Girişimci topluluklar arasında kasım ayında kurulan ve 10 kişilik ilk semineriyle başlayan Thrive Tribe da yer alıyor. Kurucusu Dez Pena, amaçlarını 'gerçekliği yeniden şekillendirmek' olarak tanımlıyor ve “Her konuşma, her lokma yemek geleceğini şekillendiriyor” ifadelerini kullanıyor.
Milyarderlerin ilgisi yeni değil: Prospera örneği
Teknoloji milyarderleri ve risk sermayedarlarının ilgisi yükselse de özel şehir fikri yeni değil. Uzun yıllardır libertaryen çevrelerde “organize toplumdan kaçış” projeleri tartışılıyor.
Honduras’ın Roatán adasında kurulan ve düşük vergiler, gevşek düzenlemelerle çalışacak şekilde tasarlanan Prospera bunun en bilinen örneği. Peter Thiel, Adam Draper ve Marc Andreessen gibi isimlerden 100 milyon doların üzerinde yatırım alan şehir, başlangıçta “özel, kâr amacı güden bir charter city” olarak tanıtılmıştı.

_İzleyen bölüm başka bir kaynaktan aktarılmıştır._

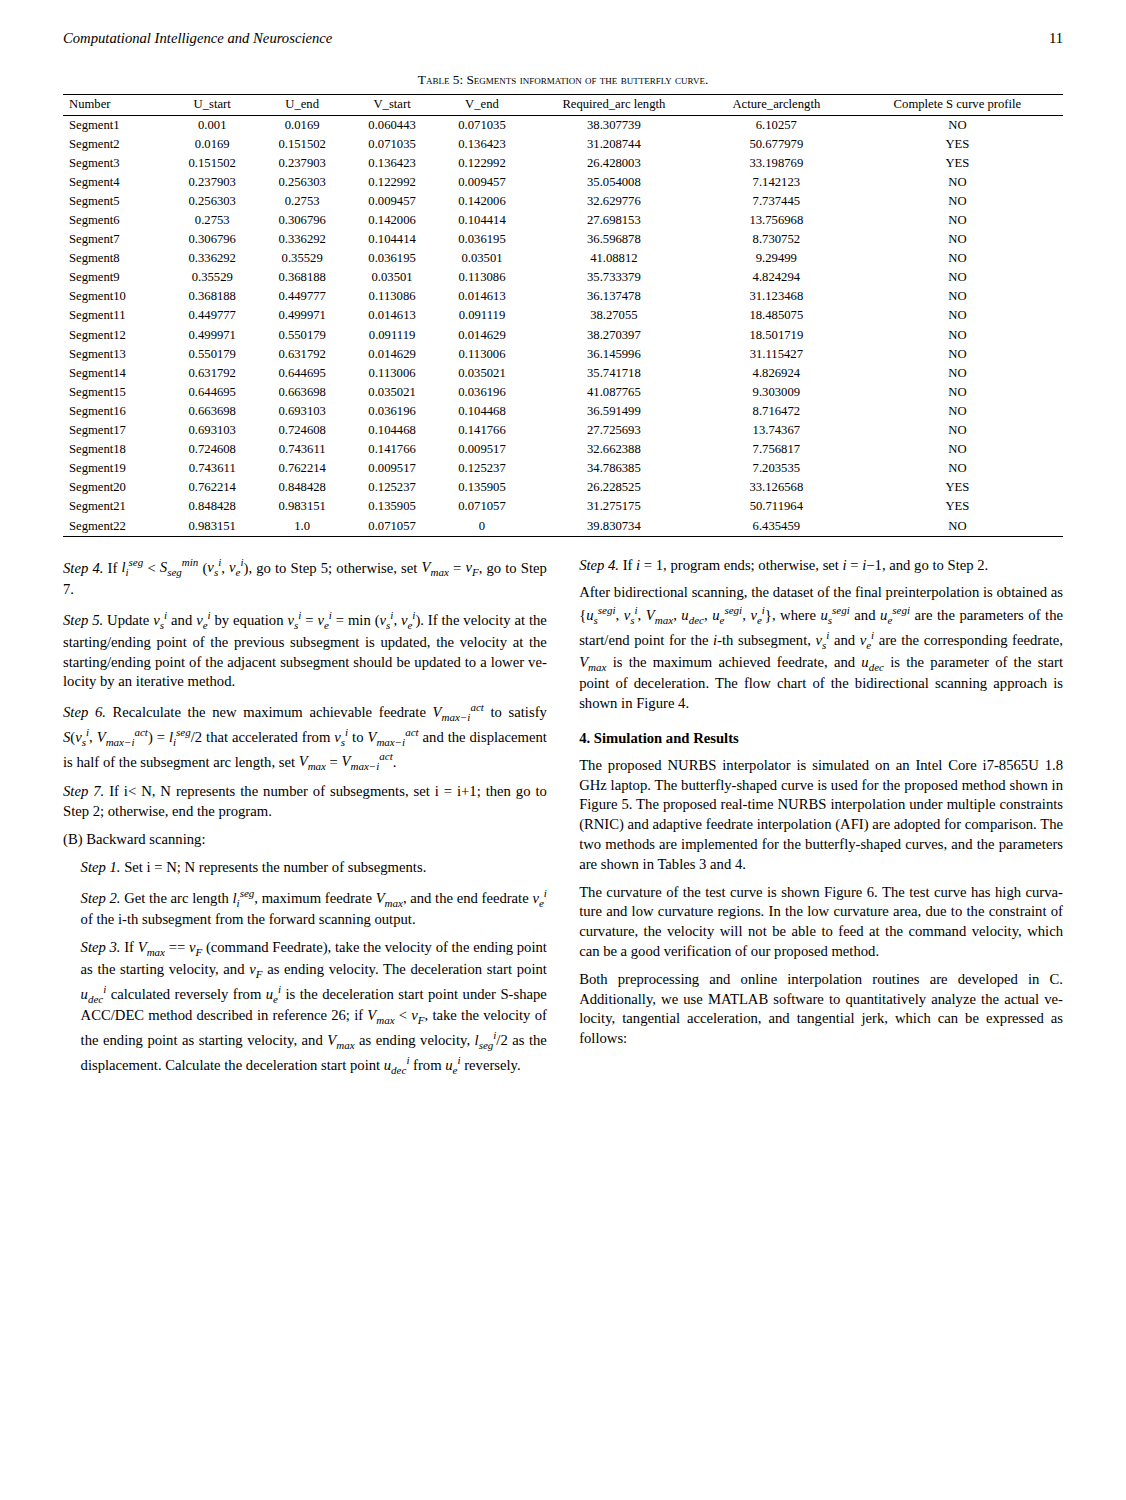Computational Intelligence and Neuroscience 11
Table 5: Segments information of the butterfly curve.
| Number | U_start | U_end | V_start | V_end | Required_arc length | Acture_arclength | Complete S curve profile |
| --- | --- | --- | --- | --- | --- | --- | --- |
| Segment1 | 0.001 | 0.0169 | 0.060443 | 0.071035 | 38.307739 | 6.10257 | NO |
| Segment2 | 0.0169 | 0.151502 | 0.071035 | 0.136423 | 31.208744 | 50.677979 | YES |
| Segment3 | 0.151502 | 0.237903 | 0.136423 | 0.122992 | 26.428003 | 33.198769 | YES |
| Segment4 | 0.237903 | 0.256303 | 0.122992 | 0.009457 | 35.054008 | 7.142123 | NO |
| Segment5 | 0.256303 | 0.2753 | 0.009457 | 0.142006 | 32.629776 | 7.737445 | NO |
| Segment6 | 0.2753 | 0.306796 | 0.142006 | 0.104414 | 27.698153 | 13.756968 | NO |
| Segment7 | 0.306796 | 0.336292 | 0.104414 | 0.036195 | 36.596878 | 8.730752 | NO |
| Segment8 | 0.336292 | 0.35529 | 0.036195 | 0.03501 | 41.08812 | 9.29499 | NO |
| Segment9 | 0.35529 | 0.368188 | 0.03501 | 0.113086 | 35.733379 | 4.824294 | NO |
| Segment10 | 0.368188 | 0.449777 | 0.113086 | 0.014613 | 36.137478 | 31.123468 | NO |
| Segment11 | 0.449777 | 0.499971 | 0.014613 | 0.091119 | 38.27055 | 18.485075 | NO |
| Segment12 | 0.499971 | 0.550179 | 0.091119 | 0.014629 | 38.270397 | 18.501719 | NO |
| Segment13 | 0.550179 | 0.631792 | 0.014629 | 0.113006 | 36.145996 | 31.115427 | NO |
| Segment14 | 0.631792 | 0.644695 | 0.113006 | 0.035021 | 35.741718 | 4.826924 | NO |
| Segment15 | 0.644695 | 0.663698 | 0.035021 | 0.036196 | 41.087765 | 9.303009 | NO |
| Segment16 | 0.663698 | 0.693103 | 0.036196 | 0.104468 | 36.591499 | 8.716472 | NO |
| Segment17 | 0.693103 | 0.724608 | 0.104468 | 0.141766 | 27.725693 | 13.74367 | NO |
| Segment18 | 0.724608 | 0.743611 | 0.141766 | 0.009517 | 32.662388 | 7.756817 | NO |
| Segment19 | 0.743611 | 0.762214 | 0.009517 | 0.125237 | 34.786385 | 7.203535 | NO |
| Segment20 | 0.762214 | 0.848428 | 0.125237 | 0.135905 | 26.228525 | 33.126568 | YES |
| Segment21 | 0.848428 | 0.983151 | 0.135905 | 0.071057 | 31.275175 | 50.711964 | YES |
| Segment22 | 0.983151 | 1.0 | 0.071057 | 0 | 39.830734 | 6.435459 | NO |
Step 4. If liseg < Ssegmin (vsi, vei), go to Step 5; otherwise, set Vmax = vF, go to Step 7.
Step 5. Update vsi and vei by equation vsi = vei = min (vsi, vei). If the velocity at the starting/ending point of the previous subsegment is updated, the velocity at the starting/ending point of the adjacent subsegment should be updated to a lower velocity by an iterative method.
Step 6. Recalculate the new maximum achievable feedrate Vmax−iact to satisfy S(vsi, Vmax−iact) = liseg/2 that accelerated from vsi to Vmax−iact and the displacement is half of the subsegment arc length, set Vmax = Vmax−iact.
Step 7. If i< N, N represents the number of subsegments, set i = i+1; then go to Step 2; otherwise, end the program.
(B) Backward scanning:
Step 1. Set i = N; N represents the number of subsegments.
Step 2. Get the arc length liseg, maximum feedrate Vmax, and the end feedrate vei of the i-th subsegment from the forward scanning output.
Step 3. If Vmax == vF (command Feedrate), take the velocity of the ending point as the starting velocity, and vF as ending velocity. The deceleration start point udeci calculated reversely from uei is the deceleration start point under S-shape ACC/DEC method described in reference 26; if Vmax < vF, take the velocity of the ending point as starting velocity, and Vmax as ending velocity, lsegi/2 as the displacement. Calculate the deceleration start point udeci from uei reversely.
Step 4. If i = 1, program ends; otherwise, set i = i−1, and go to Step 2.
After bidirectional scanning, the dataset of the final preinterpolation is obtained as {ussegi, vsi, Vmax, udec, uesegi, vei}, where ussegi and uesegi are the parameters of the start/end point for the i-th subsegment, vsi and vei are the corresponding feedrate, Vmax is the maximum achieved feedrate, and udec is the parameter of the start point of deceleration. The flow chart of the bidirectional scanning approach is shown in Figure 4.
4. Simulation and Results
The proposed NURBS interpolator is simulated on an Intel Core i7-8565U 1.8 GHz laptop. The butterfly-shaped curve is used for the proposed method shown in Figure 5. The proposed real-time NURBS interpolation under multiple constraints (RNIC) and adaptive feedrate interpolation (AFI) are adopted for comparison. The two methods are implemented for the butterfly-shaped curves, and the parameters are shown in Tables 3 and 4.
The curvature of the test curve is shown Figure 6. The test curve has high curvature and low curvature regions. In the low curvature area, due to the constraint of curvature, the velocity will not be able to feed at the command velocity, which can be a good verification of our proposed method.
Both preprocessing and online interpolation routines are developed in C. Additionally, we use MATLAB software to quantitatively analyze the actual velocity, tangential acceleration, and tangential jerk, which can be expressed as follows:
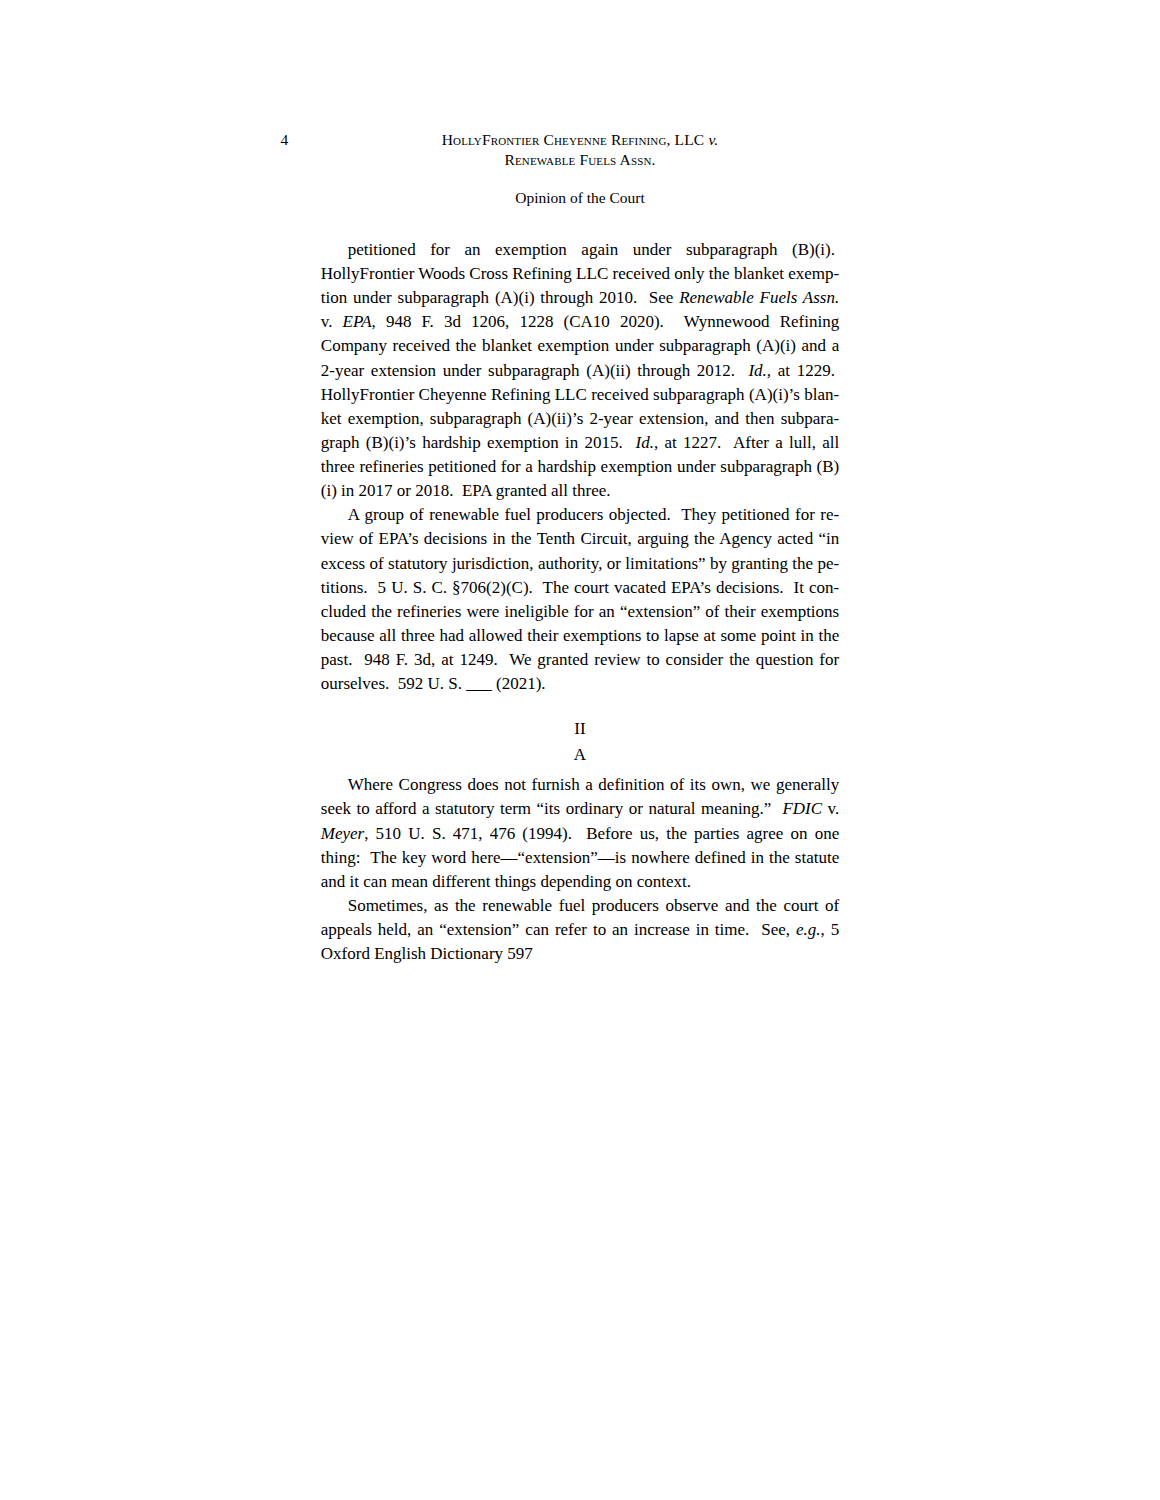4 HollyFrontier Cheyenne Refining, LLC v. Renewable Fuels Assn.
Opinion of the Court
petitioned for an exemption again under subparagraph (B)(i). HollyFrontier Woods Cross Refining LLC received only the blanket exemption under subparagraph (A)(i) through 2010. See Renewable Fuels Assn. v. EPA, 948 F. 3d 1206, 1228 (CA10 2020). Wynnewood Refining Company received the blanket exemption under subparagraph (A)(i) and a 2-year extension under subparagraph (A)(ii) through 2012. Id., at 1229. HollyFrontier Cheyenne Refining LLC received subparagraph (A)(i)’s blanket exemption, subparagraph (A)(ii)’s 2-year extension, and then subparagraph (B)(i)’s hardship exemption in 2015. Id., at 1227. After a lull, all three refineries petitioned for a hardship exemption under subparagraph (B)(i) in 2017 or 2018. EPA granted all three.
A group of renewable fuel producers objected. They petitioned for review of EPA’s decisions in the Tenth Circuit, arguing the Agency acted “in excess of statutory jurisdiction, authority, or limitations” by granting the petitions. 5 U. S. C. §706(2)(C). The court vacated EPA’s decisions. It concluded the refineries were ineligible for an “extension” of their exemptions because all three had allowed their exemptions to lapse at some point in the past. 948 F. 3d, at 1249. We granted review to consider the question for ourselves. 592 U. S. ___ (2021).
II
A
Where Congress does not furnish a definition of its own, we generally seek to afford a statutory term “its ordinary or natural meaning.” FDIC v. Meyer, 510 U. S. 471, 476 (1994). Before us, the parties agree on one thing: The key word here—“extension”—is nowhere defined in the statute and it can mean different things depending on context.
Sometimes, as the renewable fuel producers observe and the court of appeals held, an “extension” can refer to an increase in time. See, e.g., 5 Oxford English Dictionary 597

Ancak Honduras eski Cumhurbaşkanı Juan Orlando Hernández’in ABD’de tutuklanmasının ardından Prospera’nın yasal dayanağı da tartışma konusu oldu. Hernández’in halefi Xiomara Castro, Prospera’yı kaldırmayı siyasi gündeminin merkezine aldı ve 2022’de şehrin özel statüsünü sağlayan yasayı iptal etti. Prospera’nın kurucuları bunun üzerine devlete 11 milyar dolarlık dava açtı.
Ekonomistler ve halk karşı çıkıyor
“Charter city” fikrinin gelişiminde kritik rol oynayan Nobel ödüllü ekonomist Paul Romer, Prospera’yı “hükümetten bağımsız olabilecekleri gibi bir özgürlükçü fantezinin içinde yaşayanlar” olarak tanımlayarak eleştirdi ve “Bu iyi sonuçlanmayacak” uyarısında bulundu.
Romer yalnız değil. Roatán’ın yerel halkından siyaset teorisyenlerine kadar pek çok isim startup toplumlarına mesafeli yaklaşıyor. Destekleyen kurumların büyük bölümünü ise milyarderler tarafından finanse edilen serbest piyasa düşünce kuruluşları oluşturuyor.
Yeni Zelanda’daki Otago Üniversitesi’nde siber liberterizm üzerine çalışan Olivier Jutel, FT’ye değerlendirmesinde “O kadar zengin ve o kadar mutsuz olmayı hayal edebiliyor musunuz?” diyerek projeleri eleştirdi. Jutel, “Kendilerini her sorunun büyük çözümcüleri olarak görüyorlar ama bu çok dar bir bakış. Yine de aptalca olması, dünyayı etkilemeyeceği anlamına gelmiyor” ifadelerini kullandı.